The Iowa Democratic Party's annual fundraiser, with its many name changes over the past few years, is widely considered a seminal event for the Iowa caucuses. It is, as state party chairman Troy Price put it to me in an interview this past week, the de facto starting gun for the sprint to the finish to the Feb. 3 caucuses.
It is commonly remembered as the event that helped propel Barack Obama to his victory here in 2008.
Will this year's event similarly vault someone to a path to victory in Iowa and perhaps even the party nomination?
For a chunk of the candidates, especially those trailing the polling leaders in the race in Iowa thus far, the Liberty and Justice Celebration (nee Jefferson-Jackson Dinner, nee Fall Gala) that is scheduled for Friday in Des Moines represents what likely is their final hope for a breakthrough.

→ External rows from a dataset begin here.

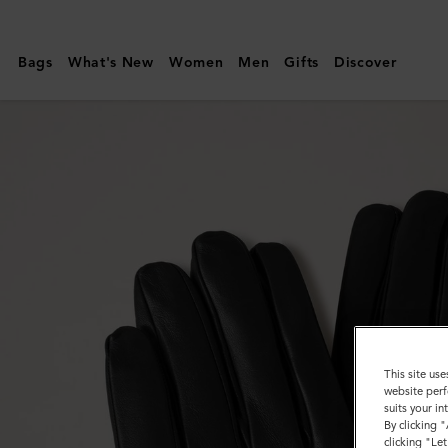
Mulberry
|
Bags
What's New
Women
Men
Gifts
Discover
Mens
Touchscreen
Leather
Gloves
|
Black
Leather
|
Women
This site use
website perf
suits your i
By clicking 
clicking "Le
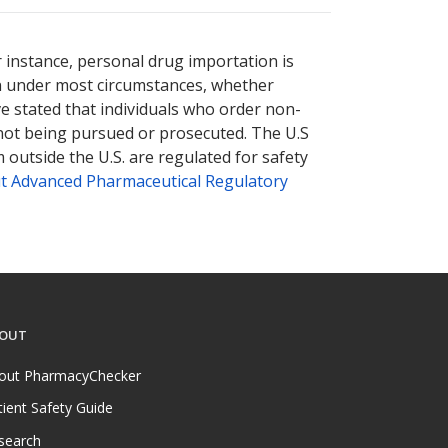
e
e
international online pharmacy
international online pharmacy
options.
options.
r instance, personal drug importation is
tion under most circumstances, whether
ve stated that individuals who order non-
 not being pursued or prosecuted. The U.S
 outside the U.S. are regulated for safety
t Advanced Pharmaceutical Regulatory
OUT
out PharmacyChecker
tient Safety Guide
search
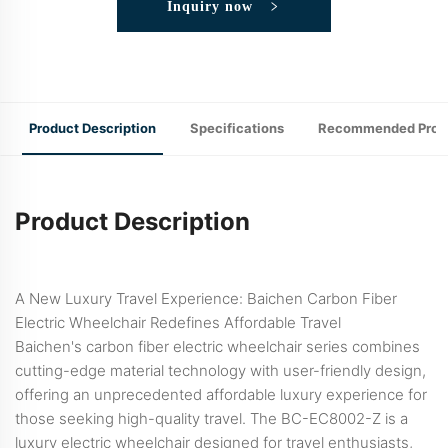
Inquiry now
Product Description
Specifications
Recommended Prod
Product Description
A New Luxury Travel Experience: Baichen Carbon Fiber
Electric Wheelchair Redefines Affordable Travel
Baichen's carbon fiber electric wheelchair series combines
cutting-edge material technology with user-friendly design,
offering an unprecedented affordable luxury experience for
those seeking high-quality travel. The BC-EC8002-Z is a
luxury electric wheelchair designed for travel enthusiasts,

Elizabeth Warren, Joe Biden, Bernie Sanders and Pete Buttigieg have been the consistent polling leaders in Iowa, and there is a growing chasm in the polls between those four and the next group.
That next group includes Kamala Harris, Amy Klobuchar, Tom Steyer, Andrew Yang and Cory Booker.
There may still be time for someone from that group to vault out of their tier and challenge the leaders. But that time is starting to run short; as of Friday, the caucuses were exactly 100 days away.
The Liberty and Justice Celebration is the last time the candidates will stand in front of so many Democrats. Price said they expect a crowd of roughly 13,000. There's not going to be another crowd like that before the caucuses. This is the last chance for these candidates to make an impression on thousands of likely Iowa Democratic caucus participants.
The stakes seem especially high for that second-tier polling group of Harris, Klobuchar, Steyer, Yang and Booker. Unlike the leaders, they have ground to make up to remain viable beyond first-in-the-nation Iowa. This event is their last chance to do something, say something, show something that will sway the minds of so many Iowa Democrats gathered in one room.
We've now been through the Wing Ding, the Iowa State Fair, the Steak Fry. This is it. Once the Liberty and Justice Celebration is in the rearview mirror, the candidates are on their own to generate enthusiasm for their campaigns.
That's not to say the night is meaningless for the leaders.
If Warren knocks her speech out of the park, she could turn her steady climb in the polls into a commanding lead. Similarly, Biden could prove he can be a candidate who is both pragmatic and who generates excitement, and that could help him regain the lead in Iowa he held for virtually the entire race until recently.
Or perhaps Buttigieg, who has been making his own climb in the polls recently, could capture the moment and go from a surging candidate to a true force to be reckoned with for these final three months and change.
Bottom line, the Liberty and Justice Celebration will provide a night of opportunity: for the leaders to take charge, or perhaps for a new challenger to emerge.